→ Page excerpt
In chapter 2, Carter furthers his claim that “the story of the modern invention of race could not be adequately told apart from the story of how Christianity came to be mythologized, reimagined as the paradigmatic modern “religion”…[which] could not be adequately told apart from the story of the politics of that transformation” (80). This politics is one that marks the identity of “the people” over and against the people that it is not, and here Carter examines how this plays out over an “anxiety over Jewish existence” in modernity, using the work of Immanuel Kant as a paradigmatic example.
The Rassenfrage and the Judenfrage converge in Kant’s work, in “the hoped for modern cosmopolis, the perfect world order in which the ideal of the unity of the human species actualizes itself in the perfection of a race type, the white race” (81). In this chapter, Carter shows how this vision of the perfected white race is “based on a new conception of homo religiosus as it is articulated within his vision of modernity as a great drama of religion” (81). Carter articulates this claim through three sections.
In the first section, Kant and the Drama of Race, Carter explores Kant’s anthropology, looking at Kant’s 1775/1777 essay “Of the Different Human Races.” Kant’s theory of race, Carter shows, develops concomitantly with a teleological philosophy of history, whereby the destiny of humanity of global perfection occurs via the spread of whiteness.
Of particular significance to Carter is the shift between the course advertisement in 1775 and the subsequent 1777 essay. Whereas both elevate whiteness as both the prototype and telos of humanity, in the latter essay, the term race, when referring to whiteness, drops out—now it is simply the ‘white inhabitants.’ “Rendering race invisible in all of this,” Carter explains, “Kant calls this not the work of whiteness but the task of the species as such” (89). Because “the white race exemplifies humanity on its way to perfection, the black race embodies the departure and failure to attain this perfection” (90). How does one account for these anthropological differences? For Kant, other races are held hostage to their own particularity (evidenced in their inability to achieve equilibrium between bodily passions and educative talents)—black flesh lacks universal gravitas, due to its excesses and imbalances.
While the white race marks the teleos of the perfection of humanity, the movement towards the perfect race is not complete, which thus calls for the “sociopolitical process by which the project of whiteness is to be completed as the project of reason. The reconstituted and enlightened body politic completes the task of the (perfect) “race-ing” of the body” (90). Or, as Carter suggests upon an examination of Kant’s private reflections, this
reveals the thought process of one for whom the destruction of “all races” is occurring through the same sociocultural and political mechanisms that are establishing and bringing to maturity another, not-yet-fully raced group. This is the race of whites. The destruction of all races on the one hand and the nondestruction of whites on the other are imagined as a singular, intertwined sociocultural and political process of the advance of Western civilization…. White enslavement of the Negro race and the colonialist expansion of western Europe into the hemispheric south and west are vehicles by which the racial development, the maturing of whites, is in fact furthered(93).
Kant’s public and private reflections reflect two key anxieties in his concern with the success of the universalist project of modernity (the advancement of the perfect race of humans—of whiteness): the fear of the alien within (the domestically political) and anxiety over the alien without (the pole of the cosmopolitical—how to export whiteness so that it does not get tainted with inferior blood). Carter notes that a shift occurs for Kant from a focus on the exportation of whiteness to a fear of the alien within. This shift, marked by attention to the domestically political, from 1770’s (race in the foreground and politics in the background) to 1780’s (politics to the foreground, race camouflaged but still determinative) is examined in the next section, “Kant and the Drama of Politics.”

→ Study material

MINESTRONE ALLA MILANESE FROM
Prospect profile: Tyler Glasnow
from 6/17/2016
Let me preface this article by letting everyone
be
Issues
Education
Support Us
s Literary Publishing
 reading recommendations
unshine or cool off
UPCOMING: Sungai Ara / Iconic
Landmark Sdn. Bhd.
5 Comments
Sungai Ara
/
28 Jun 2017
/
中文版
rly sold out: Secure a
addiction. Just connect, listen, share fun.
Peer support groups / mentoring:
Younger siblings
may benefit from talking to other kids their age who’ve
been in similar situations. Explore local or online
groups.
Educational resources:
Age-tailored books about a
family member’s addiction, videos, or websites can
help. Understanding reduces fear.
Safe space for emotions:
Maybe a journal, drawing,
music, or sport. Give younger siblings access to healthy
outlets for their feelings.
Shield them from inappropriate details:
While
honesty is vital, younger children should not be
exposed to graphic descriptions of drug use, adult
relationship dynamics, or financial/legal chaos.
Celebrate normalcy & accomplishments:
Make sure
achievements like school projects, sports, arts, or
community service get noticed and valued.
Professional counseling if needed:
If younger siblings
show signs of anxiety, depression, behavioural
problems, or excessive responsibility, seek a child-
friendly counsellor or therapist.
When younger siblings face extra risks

→ What needs to be done
Continue the summary of Carter's chapter on Kant and race from its final sentence, which introduces the section "Kant and the Drama of Politics."

→ Written answer
In this second section, Carter turns to Kant’s Anthropology from a Pragmatic Point of View, outlining how this shift to the political is undergirded by a racial pragmatics, how Kant develops a political anthropology in which whiteness “realizes itself in a reconstituted sociopolitical order, a moral and autonomous order rooted in the conceptual world of reason rather than a heteronomous order driven by the intuitions of the world of the senses” (96). The “Enlightenment” names the process that will bring about this reconstituted social order where the latter is transformed into the former.
Here, Carter navigates deftly through Kant’s Anthropology text, demonstrating how Kant narrates the relationship between mind and body, between reason and materiality, and how this functions as a political logic with underlying racial assumptions and implications. Carter explains that, for Kant, “the pragmatic process of self-cultivation leads to the formation of the human as a political actor. But it only leads there, paradoxically, by suspending one’s relationship to the external world, by having a relationship of “disinterest” to it…by being autonomously, and not heteronymously, related to it” (99).This disinterested, autonomous relation to the external world coincides with the rhetoric of the Enlightenment, the species’ emergence from self-incurred immaturity. The German nation is what embodies this ideal, their autonomy being the key factor in their superiority in this regard—they are the most free.
So, Carter points out, we are faced with a paradox in Kant’s work in the relation of autonomy to the external, material world of politics. “How does one reconcile an anthropology that envisions the human being as free with respect to itself but bound with regard to the state” (103)? It is in his reconciliation of these two things, Carter suggests, that Kant imagines the self-realization of the species. Carter cites Michael Mack, who explains that “the autonomy of the individual paradoxically presupposes a political system that enforces the idea of holding objects ‘intelligibly’ rather than being determined by their sensible conditions” (103, fn74). The material order, then, is owned by the state, whereas the immaterial, the mind, is owned by public culture. Culture becomes the domain of autonomy, marked by movement away from materiality, and it is pragmatic anthropology that “guides the human being into detachment from worldly goods in order to be a world citizen (Weltbürger) or one suited to occupy and thus own the entire world” (104). A logic of race underlies this thought, with nonwhites serving as negative examples—the racial aliens ““cannot abstract themselves from their own bodies and enter into an autonomous way of existence. In short, they do not know how to be in the world for the sake of being itself.” (104).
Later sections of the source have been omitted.